Kaczynski, the Unabomber, radicalised himself before the internet but that wouldn’t happen now. I would go so far as to say that it is impossible today to be a lone wolf in western Europe or the US without some degree of internet radicalisation. That has been the game-changer, because even if solo actors are socially isolated in a practical, real-world sense, they can still identify with wider tropes and ideologies online.

“It is impossible today to be a lone wolf in western Europe or the US without some degree of internet radicalisation.”

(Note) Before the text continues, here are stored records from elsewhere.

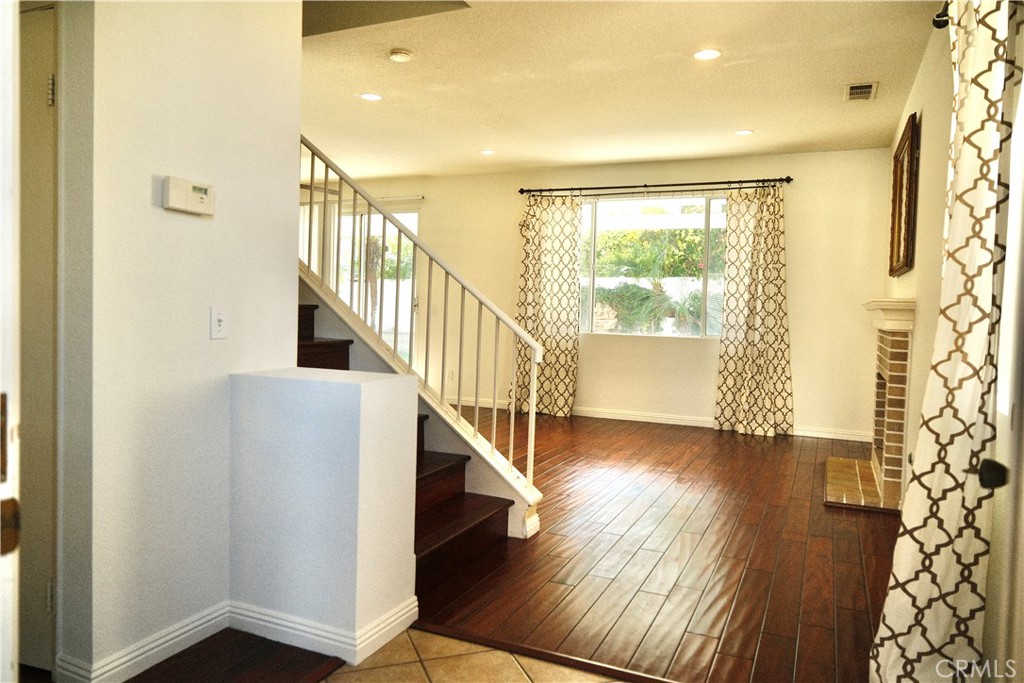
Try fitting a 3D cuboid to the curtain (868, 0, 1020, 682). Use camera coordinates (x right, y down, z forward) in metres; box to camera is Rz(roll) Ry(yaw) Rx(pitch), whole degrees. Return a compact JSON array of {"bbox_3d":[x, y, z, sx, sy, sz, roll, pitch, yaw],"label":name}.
[{"bbox_3d":[1.355,-0.134,2.165,0.276,2.445,0.804,3,3,25],"label":"curtain"}]

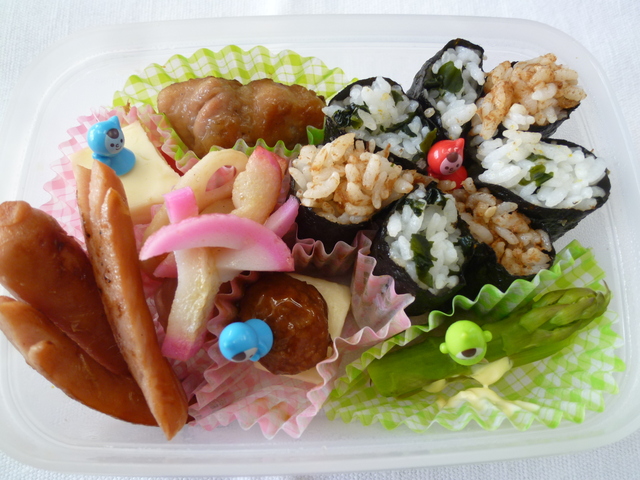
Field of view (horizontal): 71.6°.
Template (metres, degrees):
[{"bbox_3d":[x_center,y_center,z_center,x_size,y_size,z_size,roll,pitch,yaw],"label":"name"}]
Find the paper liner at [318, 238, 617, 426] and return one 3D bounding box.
[{"bbox_3d":[0.053,0.033,0.150,0.094,0.027,0.055,-17,78,-4],"label":"paper liner"}]

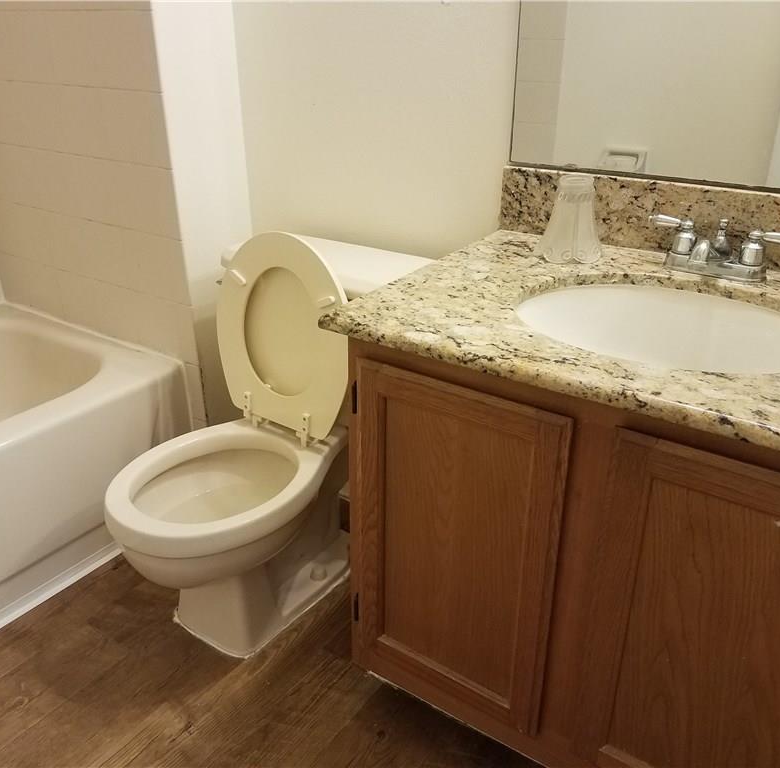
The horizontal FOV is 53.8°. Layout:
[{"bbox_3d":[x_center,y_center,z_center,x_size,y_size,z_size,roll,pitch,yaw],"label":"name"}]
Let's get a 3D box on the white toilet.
[{"bbox_3d":[-0.230,0.111,1.503,0.500,0.768,0.723,16,30,30],"label":"white toilet"}]

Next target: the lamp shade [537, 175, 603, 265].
[{"bbox_3d":[0.303,-0.281,1.296,0.110,0.130,0.110,0,25,0],"label":"lamp shade"}]

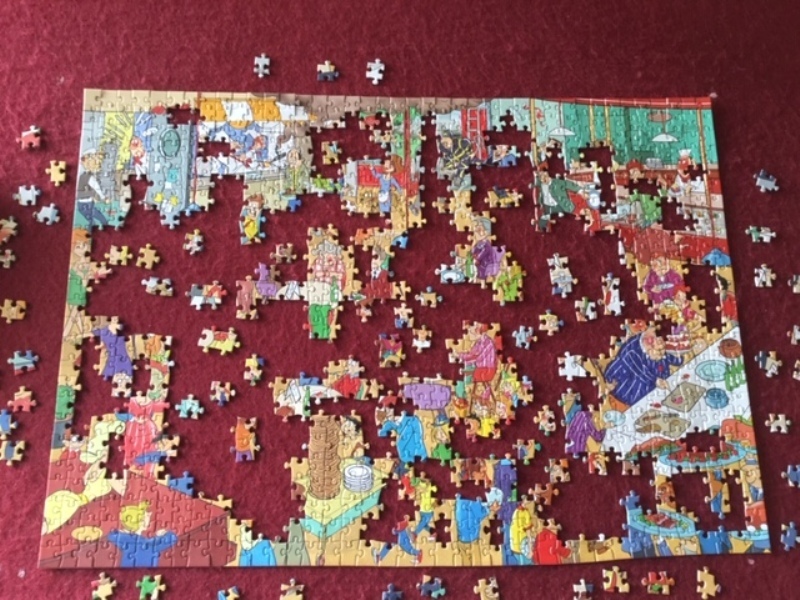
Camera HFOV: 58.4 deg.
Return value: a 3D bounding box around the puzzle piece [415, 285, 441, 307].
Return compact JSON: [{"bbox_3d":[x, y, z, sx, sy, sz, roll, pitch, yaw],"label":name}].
[{"bbox_3d":[0.029,-0.003,0.730,0.028,0.002,0.022,3,77,-2],"label":"puzzle piece"}]

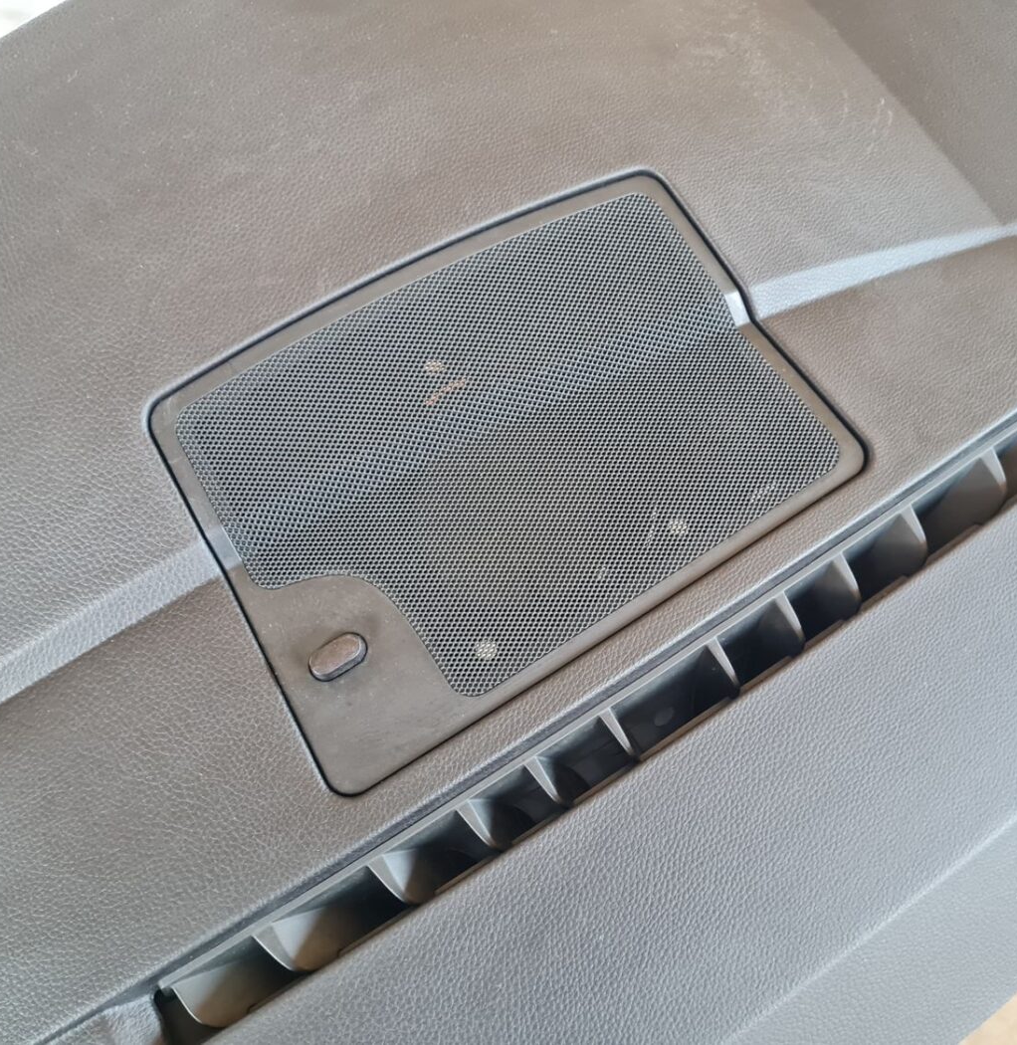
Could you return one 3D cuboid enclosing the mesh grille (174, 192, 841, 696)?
[{"bbox_3d":[0.005,-0.032,0.400,0.227,0.021,0.147,-31,81,-12],"label":"mesh grille"}]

In my work I have to look at some pretty nasty websites. One is called White Revolution, and in 2011 they did a straw poll to ask their users: ‘What is your most preferred engagement with extreme-right ideas?’ Around 30% of the 300 people that responded said ‘Don’t know’ and about 20% said ‘Via an organized group’. The most popular option, with 47%, was ‘Lone wolf’.

It’s not like all those people are at home crafting bombs like the Unabomber – they just like what they see as the glamour of the idea, and most of them will just be keyboard warriors. But if you had asked the same question 20 years earlier, that answer would have scored 0%. It just wasn’t on the radar.

How can the security services stop lone wolf terrorists? It’s hard, because by definition they leave very small footprints. They may be able to detect patterns of radicalisation: a guy who goes from never being online to being online an hour a day but never posting, to posting for six hours a day. But not everybody does this.

As I said, lone wolf terrorism has historically been owned by the Far Right – Islamist terrorist groups like al-Qaeda tend to prefer big spectacular attacks like 9/11. But in the last year or two there have been four or five cases of self-directing Islamist terrorists driving trucks into crowds of people. Even in 2009/2010, [Yemeni imam and radical preacher] Anwar al-Awlaki was talking about ‘personal jihadi’, which isn’t too far from Louis Beam’s ‘leaderless resistance’. I think we are going to see a lot more of that from jihadi terrorists.

https://www.youtube.com/embed/qcU0V7UVVHo?wmode=opaque

In 2010 I worked on the case of Ian Davison, who was an unemployed milkman from the northeast who used just his credit card and his wi-fi and made a weapon of mass destruction in his garage. He was preparing lethal doses of ricin and he was the first person in Britain to be convicted under the Chemical Weapons Act.

Davison hadn’t got as far as dispersing or weaponising the ricin before he got interdicted by the security services, but what he could have done with a dirty bomb is terrifying. That’s why I think lone wolf and self-directed terrorism is very much going to be with us in the 21st century. We invaded a sovereign country in 2003 looking for WMDs and now you can make them in your basement with a credit card and a computer.

Yet even though there is this new reality of bomb-making techies, the worst act of right-wing terrorism – except for the Bologna bomb – in Europe since 1945 was carried out by one guy with a gun: Anders Breivik, who killed 77 people in Norway in 2011. Most of the victims were children and most of them were shot execution-style from six inches away.

“Anders Breivik typified the thinking of the Far Right lone wolf terrorist. They think, ‘I’m the one who can bring about change’.”

Breivik wrote a manifesto that he called 2083: A European Declaration of Independence, in which he made it clear that he was a solo actor because he knew that the more people there were in a cell, the greater chance there was of being intercepted and arrested. He reckoned working in a cell of five people meant a 95% chance of being caught before the act of terrorism. Working alone brought it down to 30%.

The figures may be back-of-the-envelope calculations by a mass murderer but Breivik knew that he had more chance of success working alone – and he also typified something of the thinking of the Far Right lone wolf terrorist. At some level, they think, “You know what? I’m the one who can bring about change.”